EXERCISE AIM: Copy the lines of the following items word for word.

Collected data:

___

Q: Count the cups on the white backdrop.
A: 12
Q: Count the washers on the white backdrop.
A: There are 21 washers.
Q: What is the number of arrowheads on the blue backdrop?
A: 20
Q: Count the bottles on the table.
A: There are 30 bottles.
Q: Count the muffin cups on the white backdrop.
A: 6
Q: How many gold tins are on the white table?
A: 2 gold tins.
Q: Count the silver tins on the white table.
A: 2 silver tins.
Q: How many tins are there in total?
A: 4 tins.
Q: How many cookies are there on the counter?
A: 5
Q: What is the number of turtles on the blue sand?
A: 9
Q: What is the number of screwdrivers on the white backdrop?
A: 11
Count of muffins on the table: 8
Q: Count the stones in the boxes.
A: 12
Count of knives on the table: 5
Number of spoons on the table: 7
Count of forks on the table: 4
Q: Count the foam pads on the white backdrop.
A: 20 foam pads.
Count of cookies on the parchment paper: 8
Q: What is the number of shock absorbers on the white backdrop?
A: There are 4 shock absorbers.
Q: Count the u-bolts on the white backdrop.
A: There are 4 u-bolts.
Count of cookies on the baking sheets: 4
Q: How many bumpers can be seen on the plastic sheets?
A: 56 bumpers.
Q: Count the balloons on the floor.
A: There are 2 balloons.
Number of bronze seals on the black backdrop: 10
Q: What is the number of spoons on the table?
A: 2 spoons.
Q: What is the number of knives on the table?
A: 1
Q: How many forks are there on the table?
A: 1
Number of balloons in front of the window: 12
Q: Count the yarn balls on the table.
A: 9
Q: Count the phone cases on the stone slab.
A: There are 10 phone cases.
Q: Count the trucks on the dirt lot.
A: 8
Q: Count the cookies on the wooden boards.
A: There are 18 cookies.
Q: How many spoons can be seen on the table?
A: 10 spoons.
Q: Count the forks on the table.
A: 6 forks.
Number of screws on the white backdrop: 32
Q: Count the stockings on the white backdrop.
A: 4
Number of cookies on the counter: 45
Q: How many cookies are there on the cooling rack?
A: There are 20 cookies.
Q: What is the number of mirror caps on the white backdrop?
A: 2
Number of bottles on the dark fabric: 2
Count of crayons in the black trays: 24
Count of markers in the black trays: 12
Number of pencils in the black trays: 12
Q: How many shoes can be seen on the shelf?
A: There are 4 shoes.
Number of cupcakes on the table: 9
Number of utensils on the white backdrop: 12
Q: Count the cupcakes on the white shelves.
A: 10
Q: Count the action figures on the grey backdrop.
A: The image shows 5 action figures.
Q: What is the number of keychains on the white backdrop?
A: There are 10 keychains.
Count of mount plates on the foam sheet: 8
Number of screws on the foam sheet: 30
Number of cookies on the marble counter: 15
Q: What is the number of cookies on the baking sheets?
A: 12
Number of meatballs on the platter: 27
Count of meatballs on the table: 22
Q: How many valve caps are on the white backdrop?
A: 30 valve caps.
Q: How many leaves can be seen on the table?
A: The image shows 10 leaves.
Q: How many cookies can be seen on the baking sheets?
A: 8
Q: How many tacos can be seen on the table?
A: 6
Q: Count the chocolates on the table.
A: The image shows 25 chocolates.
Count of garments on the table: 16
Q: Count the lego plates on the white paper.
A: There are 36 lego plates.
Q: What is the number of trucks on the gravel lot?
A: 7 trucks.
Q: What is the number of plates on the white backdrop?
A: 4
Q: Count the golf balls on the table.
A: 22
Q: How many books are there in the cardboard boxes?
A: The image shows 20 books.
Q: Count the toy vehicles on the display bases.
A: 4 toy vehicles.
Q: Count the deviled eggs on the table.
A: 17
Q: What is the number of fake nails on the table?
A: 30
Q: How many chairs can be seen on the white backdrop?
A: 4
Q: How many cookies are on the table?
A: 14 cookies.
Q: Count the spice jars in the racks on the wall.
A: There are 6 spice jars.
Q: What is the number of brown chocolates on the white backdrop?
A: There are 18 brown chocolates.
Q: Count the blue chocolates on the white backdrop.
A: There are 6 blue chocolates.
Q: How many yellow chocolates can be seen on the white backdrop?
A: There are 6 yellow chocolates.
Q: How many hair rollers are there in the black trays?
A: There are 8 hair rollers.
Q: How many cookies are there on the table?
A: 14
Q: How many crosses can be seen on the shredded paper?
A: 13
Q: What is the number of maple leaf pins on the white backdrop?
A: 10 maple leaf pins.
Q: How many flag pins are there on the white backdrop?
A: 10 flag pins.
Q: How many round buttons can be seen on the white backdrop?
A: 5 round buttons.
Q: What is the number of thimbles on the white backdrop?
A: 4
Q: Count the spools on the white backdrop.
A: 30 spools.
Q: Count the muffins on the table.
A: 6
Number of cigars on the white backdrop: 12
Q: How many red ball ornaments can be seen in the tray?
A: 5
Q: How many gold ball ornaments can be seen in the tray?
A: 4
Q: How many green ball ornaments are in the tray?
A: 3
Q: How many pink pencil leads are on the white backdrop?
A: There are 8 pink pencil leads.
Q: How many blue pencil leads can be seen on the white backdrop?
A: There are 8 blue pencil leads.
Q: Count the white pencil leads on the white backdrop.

___

WORKED SOLUTION:
Q: Count the cups on the white backdrop.
A: 12
Q: Count the washers on the white backdrop.
A: There are 21 washers.
Q: What is the number of arrowheads on the blue backdrop?
A: 20
Q: Count the bottles on the table.
A: There are 30 bottles.
Q: Count the muffin cups on the white backdrop.
A: 6
Q: How many gold tins are on the white table?
A: 2 gold tins.
Q: Count the silver tins on the white table.
A: 2 silver tins.
Q: How many tins are there in total?
A: 4 tins.
Q: How many cookies are there on the counter?
A: 5
Q: What is the number of turtles on the blue sand?
A: 9
Q: What is the number of screwdrivers on the white backdrop?
A: 11
Count of muffins on the table: 8
Q: Count the stones in the boxes.
A: 12
Count of knives on the table: 5
Number of spoons on the table: 7
Count of forks on the table: 4
Q: Count the foam pads on the white backdrop.
A: 20 foam pads.
Count of cookies on the parchment paper: 8
Q: What is the number of shock absorbers on the white backdrop?
A: There are 4 shock absorbers.
Q: Count the u-bolts on the white backdrop.
A: There are 4 u-bolts.
Count of cookies on the baking sheets: 4
Q: How many bumpers can be seen on the plastic sheets?
A: 56 bumpers.
Q: Count the balloons on the floor.
A: There are 2 balloons.
Number of bronze seals on the black backdrop: 10
Q: What is the number of spoons on the table?
A: 2 spoons.
Q: What is the number of knives on the table?
A: 1
Q: How many forks are there on the table?
A: 1
Number of balloons in front of the window: 12
Q: Count the yarn balls on the table.
A: 9
Q: Count the phone cases on the stone slab.
A: There are 10 phone cases.
Q: Count the trucks on the dirt lot.
A: 8
Q: Count the cookies on the wooden boards.
A: There are 18 cookies.
Q: How many spoons can be seen on the table?
A: 10 spoons.
Q: Count the forks on the table.
A: 6 forks.
Number of screws on the white backdrop: 32
Q: Count the stockings on the white backdrop.
A: 4
Number of cookies on the counter: 45
Q: How many cookies are there on the cooling rack?
A: There are 20 cookies.
Q: What is the number of mirror caps on the white backdrop?
A: 2
Number of bottles on the dark fabric: 2
Count of crayons in the black trays: 24
Count of markers in the black trays: 12
Number of pencils in the black trays: 12
Q: How many shoes can be seen on the shelf?
A: There are 4 shoes.
Number of cupcakes on the table: 9
Number of utensils on the white backdrop: 12
Q: Count the cupcakes on the white shelves.
A: 10
Q: Count the action figures on the grey backdrop.
A: The image shows 5 action figures.
Q: What is the number of keychains on the white backdrop?
A: There are 10 keychains.
Count of mount plates on the foam sheet: 8
Number of screws on the foam sheet: 30
Number of cookies on the marble counter: 15
Q: What is the number of cookies on the baking sheets?
A: 12
Number of meatballs on the platter: 27
Count of meatballs on the table: 22
Q: How many valve caps are on the white backdrop?
A: 30 valve caps.
Q: How many leaves can be seen on the table?
A: The image shows 10 leaves.
Q: How many cookies can be seen on the baking sheets?
A: 8
Q: How many tacos can be seen on the table?
A: 6
Q: Count the chocolates on the table.
A: The image shows 25 chocolates.
Count of garments on the table: 16
Q: Count the lego plates on the white paper.
A: There are 36 lego plates.
Q: What is the number of trucks on the gravel lot?
A: 7 trucks.
Q: What is the number of plates on the white backdrop?
A: 4
Q: Count the golf balls on the table.
A: 22
Q: How many books are there in the cardboard boxes?
A: The image shows 20 books.
Q: Count the toy vehicles on the display bases.
A: 4 toy vehicles.
Q: Count the deviled eggs on the table.
A: 17
Q: What is the number of fake nails on the table?
A: 30
Q: How many chairs can be seen on the white backdrop?
A: 4
Q: How many cookies are on the table?
A: 14 cookies.
Q: Count the spice jars in the racks on the wall.
A: There are 6 spice jars.
Q: What is the number of brown chocolates on the white backdrop?
A: There are 18 brown chocolates.
Q: Count the blue chocolates on the white backdrop.
A: There are 6 blue chocolates.
Q: How many yellow chocolates can be seen on the white backdrop?
A: There are 6 yellow chocolates.
Q: How many hair rollers are there in the black trays?
A: There are 8 hair rollers.
Q: How many cookies are there on the table?
A: 14
Q: How many crosses can be seen on the shredded paper?
A: 13
Q: What is the number of maple leaf pins on the white backdrop?
A: 10 maple leaf pins.
Q: How many flag pins are there on the white backdrop?
A: 10 flag pins.
Q: How many round buttons can be seen on the white backdrop?
A: 5 round buttons.
Q: What is the number of thimbles on the white backdrop?
A: 4
Q: Count the spools on the white backdrop.
A: 30 spools.
Q: Count the muffins on the table.
A: 6
Number of cigars on the white backdrop: 12
Q: How many red ball ornaments can be seen in the tray?
A: 5
Q: How many gold ball ornaments can be seen in the tray?
A: 4
Q: How many green ball ornaments are in the tray?
A: 3
Q: How many pink pencil leads are on the white backdrop?
A: There are 8 pink pencil leads.
Q: How many blue pencil leads can be seen on the white backdrop?
A: There are 8 blue pencil leads.
Q: Count the white pencil leads on the white backdrop.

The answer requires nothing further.